▸ **Texte extrait**:
==========

Manuel Valls, ministre d'État, ministre des outre-mer . Je rappelle à la représentation nationale que la Polynésie française est le territoire qui, au sein de la République, dispose de la plus grande autonomie et des compétences les plus étendues. La loi organique qui détermine ce statut d'autonomie attribue en effet la compétence de droit commun au pays polynésien, l'État ne conservant qu'une compétence d'attribution.
La position de la France reste inchangée : elle conteste la réinscription en 2013 de la Polynésie française sur la liste des territoires non autonomes de l'ONU, alors qu'elle l'a acceptée pour la Nouvelle-Calédonie, qui n'a pas la même histoire – je l'ai souvent rappelé ici.
Le choix juridique qui vient d'être fait de déposer des recours contre l'État rend plus difficile la discussion portant sur la décolonisation. Vous avez cependant raison : le dialogue importe plus que toute autre chose.
Hier, et encore ce matin, j'ai rencontré le président Brotherson au pavillon français à la conférence des Nations unies sur l'océan. Il a évidemment participé à la réunion des États du Pacifique qui a eu lieu ce matin. Je veux saluer ici la décision historique de création au fenua d'une aire marine protégée s'étendant sur plus de 1 million de kilomètres carrés.
À bien des égards, la Polynésie montre la voie et inspire le respect, non seulement en France, mais aussi aux yeux du monde, je l'ai encore constaté ce matin.
En juillet prochain, je me rendrai en Polynésie et nous y poursuivrons ce dialogue. Que ce soit en Polynésie ou plus généralement avec les territoires d'outre-mer, il doit continuer dans le respect et la considération, en innovant et en cherchant toujours le chemin le plus approprié.

==========

▸ **Travail à faire**: Recopiez le passage du discours sur la Polynésie allant de « Hier, et encore » jusqu'à « le plus approprié. », en substituant « ce soir » à « ce matin ». La liste ci-dessous n'a aucun lien avec le discours.

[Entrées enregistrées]
==========

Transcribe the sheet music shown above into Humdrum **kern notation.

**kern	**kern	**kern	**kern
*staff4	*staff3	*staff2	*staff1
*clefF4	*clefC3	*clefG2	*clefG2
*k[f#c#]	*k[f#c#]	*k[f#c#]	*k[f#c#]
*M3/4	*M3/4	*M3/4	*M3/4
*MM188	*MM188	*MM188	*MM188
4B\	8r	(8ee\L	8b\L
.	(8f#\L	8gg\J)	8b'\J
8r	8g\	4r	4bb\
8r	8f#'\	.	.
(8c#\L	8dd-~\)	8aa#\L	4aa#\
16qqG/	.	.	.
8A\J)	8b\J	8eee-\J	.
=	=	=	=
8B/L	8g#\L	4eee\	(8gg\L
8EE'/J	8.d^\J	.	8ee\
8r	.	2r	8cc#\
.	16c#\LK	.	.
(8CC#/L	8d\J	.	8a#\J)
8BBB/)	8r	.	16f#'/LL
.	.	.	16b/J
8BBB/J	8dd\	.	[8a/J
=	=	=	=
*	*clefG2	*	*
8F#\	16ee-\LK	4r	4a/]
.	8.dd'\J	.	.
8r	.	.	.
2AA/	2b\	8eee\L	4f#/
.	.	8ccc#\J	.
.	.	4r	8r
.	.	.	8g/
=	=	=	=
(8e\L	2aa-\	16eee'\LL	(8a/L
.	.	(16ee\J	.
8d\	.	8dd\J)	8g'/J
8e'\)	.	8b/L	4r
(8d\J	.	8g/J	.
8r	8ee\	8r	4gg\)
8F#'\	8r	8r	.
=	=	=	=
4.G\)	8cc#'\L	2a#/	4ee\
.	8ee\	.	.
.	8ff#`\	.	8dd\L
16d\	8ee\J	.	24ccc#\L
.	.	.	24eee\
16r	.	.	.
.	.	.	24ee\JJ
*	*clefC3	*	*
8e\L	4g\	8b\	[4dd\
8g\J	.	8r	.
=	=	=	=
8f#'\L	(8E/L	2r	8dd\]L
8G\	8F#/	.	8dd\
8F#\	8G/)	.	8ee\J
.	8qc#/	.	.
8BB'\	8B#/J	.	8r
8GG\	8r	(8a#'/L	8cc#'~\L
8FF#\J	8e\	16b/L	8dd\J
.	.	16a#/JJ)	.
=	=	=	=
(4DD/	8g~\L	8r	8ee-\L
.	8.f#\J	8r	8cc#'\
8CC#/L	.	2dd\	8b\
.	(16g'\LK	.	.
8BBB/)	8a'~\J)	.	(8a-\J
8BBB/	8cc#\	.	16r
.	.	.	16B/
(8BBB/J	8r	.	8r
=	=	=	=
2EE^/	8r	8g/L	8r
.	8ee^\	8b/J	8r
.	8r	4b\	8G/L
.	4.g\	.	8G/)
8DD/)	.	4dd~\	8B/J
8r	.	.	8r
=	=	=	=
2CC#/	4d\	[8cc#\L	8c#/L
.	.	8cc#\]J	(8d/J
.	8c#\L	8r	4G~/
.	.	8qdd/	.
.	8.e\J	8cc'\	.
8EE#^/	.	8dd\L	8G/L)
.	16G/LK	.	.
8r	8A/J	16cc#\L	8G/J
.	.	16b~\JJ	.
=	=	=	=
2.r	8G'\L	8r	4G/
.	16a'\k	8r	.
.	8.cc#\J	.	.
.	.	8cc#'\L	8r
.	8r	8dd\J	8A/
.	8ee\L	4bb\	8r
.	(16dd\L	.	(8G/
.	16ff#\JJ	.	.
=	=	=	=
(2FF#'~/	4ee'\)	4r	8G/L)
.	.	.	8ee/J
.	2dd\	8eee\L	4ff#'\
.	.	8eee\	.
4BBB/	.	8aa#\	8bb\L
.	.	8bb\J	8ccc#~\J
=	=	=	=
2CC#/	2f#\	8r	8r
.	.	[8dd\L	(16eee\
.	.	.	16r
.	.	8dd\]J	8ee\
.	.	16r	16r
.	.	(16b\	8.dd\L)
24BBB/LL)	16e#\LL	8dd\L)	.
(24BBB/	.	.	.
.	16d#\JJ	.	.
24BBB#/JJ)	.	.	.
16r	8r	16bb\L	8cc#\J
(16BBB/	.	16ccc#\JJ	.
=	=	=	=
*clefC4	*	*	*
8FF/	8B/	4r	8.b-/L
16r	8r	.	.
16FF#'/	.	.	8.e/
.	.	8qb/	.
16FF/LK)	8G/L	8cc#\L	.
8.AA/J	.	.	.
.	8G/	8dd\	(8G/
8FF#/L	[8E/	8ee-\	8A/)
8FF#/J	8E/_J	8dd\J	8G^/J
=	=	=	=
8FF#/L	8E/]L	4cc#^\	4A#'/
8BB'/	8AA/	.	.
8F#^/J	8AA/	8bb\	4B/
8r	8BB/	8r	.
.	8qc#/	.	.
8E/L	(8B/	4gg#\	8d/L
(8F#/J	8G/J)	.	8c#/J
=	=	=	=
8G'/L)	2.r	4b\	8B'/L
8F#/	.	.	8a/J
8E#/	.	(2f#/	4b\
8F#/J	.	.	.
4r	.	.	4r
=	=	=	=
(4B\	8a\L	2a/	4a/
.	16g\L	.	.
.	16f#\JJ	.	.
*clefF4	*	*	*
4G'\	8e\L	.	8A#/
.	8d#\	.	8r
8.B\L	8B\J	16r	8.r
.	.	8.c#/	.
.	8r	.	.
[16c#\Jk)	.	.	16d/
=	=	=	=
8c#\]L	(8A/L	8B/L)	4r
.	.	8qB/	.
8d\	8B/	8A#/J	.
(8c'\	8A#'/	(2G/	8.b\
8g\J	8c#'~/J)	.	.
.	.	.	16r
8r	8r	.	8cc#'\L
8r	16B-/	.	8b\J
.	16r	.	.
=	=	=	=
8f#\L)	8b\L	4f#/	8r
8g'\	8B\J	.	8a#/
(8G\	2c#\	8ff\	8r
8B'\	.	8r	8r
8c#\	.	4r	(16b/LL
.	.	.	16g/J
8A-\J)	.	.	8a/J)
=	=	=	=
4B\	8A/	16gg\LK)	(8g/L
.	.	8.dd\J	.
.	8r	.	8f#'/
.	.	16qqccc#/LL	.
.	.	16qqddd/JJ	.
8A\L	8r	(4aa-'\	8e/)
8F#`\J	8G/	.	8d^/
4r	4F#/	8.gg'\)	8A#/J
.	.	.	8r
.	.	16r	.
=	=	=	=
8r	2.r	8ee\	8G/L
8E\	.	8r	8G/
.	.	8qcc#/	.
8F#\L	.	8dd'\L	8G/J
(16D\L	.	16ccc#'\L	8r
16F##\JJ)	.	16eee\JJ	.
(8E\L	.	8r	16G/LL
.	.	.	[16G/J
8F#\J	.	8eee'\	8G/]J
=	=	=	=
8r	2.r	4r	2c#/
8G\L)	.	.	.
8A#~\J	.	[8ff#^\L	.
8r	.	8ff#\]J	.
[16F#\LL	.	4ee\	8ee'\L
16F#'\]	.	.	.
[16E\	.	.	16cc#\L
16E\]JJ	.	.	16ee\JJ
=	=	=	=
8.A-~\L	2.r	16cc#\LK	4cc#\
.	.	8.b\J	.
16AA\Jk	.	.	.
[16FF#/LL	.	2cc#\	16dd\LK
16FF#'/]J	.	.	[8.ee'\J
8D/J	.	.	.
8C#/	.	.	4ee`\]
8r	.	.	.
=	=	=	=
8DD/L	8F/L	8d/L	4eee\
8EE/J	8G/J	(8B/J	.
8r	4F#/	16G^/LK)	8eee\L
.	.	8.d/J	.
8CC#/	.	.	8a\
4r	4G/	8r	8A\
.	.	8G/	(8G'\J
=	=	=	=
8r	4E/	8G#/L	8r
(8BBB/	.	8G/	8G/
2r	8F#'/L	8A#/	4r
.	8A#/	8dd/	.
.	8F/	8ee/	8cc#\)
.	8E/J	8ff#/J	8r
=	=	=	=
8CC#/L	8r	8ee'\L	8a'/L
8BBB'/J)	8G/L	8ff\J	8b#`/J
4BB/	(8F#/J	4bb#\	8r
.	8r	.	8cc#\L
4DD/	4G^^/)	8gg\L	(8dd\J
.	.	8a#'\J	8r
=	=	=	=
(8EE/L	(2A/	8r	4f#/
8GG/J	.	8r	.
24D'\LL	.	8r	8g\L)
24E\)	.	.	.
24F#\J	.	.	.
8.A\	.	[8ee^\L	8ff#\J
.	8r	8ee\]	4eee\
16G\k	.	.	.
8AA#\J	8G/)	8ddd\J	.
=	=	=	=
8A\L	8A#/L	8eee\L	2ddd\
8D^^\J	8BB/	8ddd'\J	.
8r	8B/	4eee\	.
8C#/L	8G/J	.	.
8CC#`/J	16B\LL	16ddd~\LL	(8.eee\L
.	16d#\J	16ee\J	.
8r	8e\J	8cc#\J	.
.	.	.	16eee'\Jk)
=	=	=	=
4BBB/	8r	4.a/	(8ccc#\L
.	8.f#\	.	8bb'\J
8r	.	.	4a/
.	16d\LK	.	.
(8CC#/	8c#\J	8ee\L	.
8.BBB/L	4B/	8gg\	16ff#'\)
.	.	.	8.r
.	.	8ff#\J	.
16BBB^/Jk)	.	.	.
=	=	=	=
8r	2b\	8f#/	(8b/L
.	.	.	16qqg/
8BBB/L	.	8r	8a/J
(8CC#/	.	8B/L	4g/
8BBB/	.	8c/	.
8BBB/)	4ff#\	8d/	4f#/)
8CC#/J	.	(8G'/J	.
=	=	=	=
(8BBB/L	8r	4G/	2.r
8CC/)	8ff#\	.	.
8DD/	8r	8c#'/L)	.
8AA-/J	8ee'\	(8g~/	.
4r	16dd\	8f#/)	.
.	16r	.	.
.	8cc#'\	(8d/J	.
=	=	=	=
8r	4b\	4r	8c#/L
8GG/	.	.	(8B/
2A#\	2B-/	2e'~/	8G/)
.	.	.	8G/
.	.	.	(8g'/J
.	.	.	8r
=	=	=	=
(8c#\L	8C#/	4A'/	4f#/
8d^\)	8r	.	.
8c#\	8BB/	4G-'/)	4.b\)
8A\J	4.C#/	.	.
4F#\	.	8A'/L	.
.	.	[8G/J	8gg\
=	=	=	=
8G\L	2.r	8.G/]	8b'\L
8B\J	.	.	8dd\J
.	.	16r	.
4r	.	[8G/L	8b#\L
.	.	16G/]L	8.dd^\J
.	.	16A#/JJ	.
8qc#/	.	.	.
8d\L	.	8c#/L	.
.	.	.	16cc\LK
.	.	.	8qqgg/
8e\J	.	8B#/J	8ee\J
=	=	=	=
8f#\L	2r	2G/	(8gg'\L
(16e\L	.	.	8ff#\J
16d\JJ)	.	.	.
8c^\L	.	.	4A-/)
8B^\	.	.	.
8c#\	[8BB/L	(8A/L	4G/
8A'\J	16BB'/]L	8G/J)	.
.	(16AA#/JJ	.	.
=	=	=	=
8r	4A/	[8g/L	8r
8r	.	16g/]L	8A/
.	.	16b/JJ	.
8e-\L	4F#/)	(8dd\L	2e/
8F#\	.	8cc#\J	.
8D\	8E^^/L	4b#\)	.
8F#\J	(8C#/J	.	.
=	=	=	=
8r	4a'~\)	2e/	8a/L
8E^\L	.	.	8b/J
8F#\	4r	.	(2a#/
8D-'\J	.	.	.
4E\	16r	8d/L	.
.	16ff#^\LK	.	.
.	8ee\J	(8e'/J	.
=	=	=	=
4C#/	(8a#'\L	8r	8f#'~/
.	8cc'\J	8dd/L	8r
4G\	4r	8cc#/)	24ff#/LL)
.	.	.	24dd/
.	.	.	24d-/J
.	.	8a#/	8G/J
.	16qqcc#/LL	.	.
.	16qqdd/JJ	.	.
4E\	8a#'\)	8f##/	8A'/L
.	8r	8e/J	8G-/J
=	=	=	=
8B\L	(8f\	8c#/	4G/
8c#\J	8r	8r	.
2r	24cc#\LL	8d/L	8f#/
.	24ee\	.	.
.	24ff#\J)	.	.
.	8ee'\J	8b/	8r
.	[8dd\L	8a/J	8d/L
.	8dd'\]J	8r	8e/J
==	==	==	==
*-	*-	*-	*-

==========

▸ **Corrigé**:
Hier, et encore ce soir, j'ai rencontré le président Brotherson au pavillon français à la conférence des Nations unies sur l'océan. Il a évidemment participé à la réunion des États du Pacifique qui a eu lieu ce soir. Je veux saluer ici la décision historique de création au fenua d'une aire marine protégée s'étendant sur plus de 1 million de kilomètres carrés.
À bien des égards, la Polynésie montre la voie et inspire le respect, non seulement en France, mais aussi aux yeux du monde, je l'ai encore constaté ce soir.
En juillet prochain, je me rendrai en Polynésie et nous y poursuivrons ce dialogue. Que ce soit en Polynésie ou plus généralement avec les territoires d'outre-mer, il doit continuer dans le respect et la considération, en innovant et en cherchant toujours le chemin le plus approprié.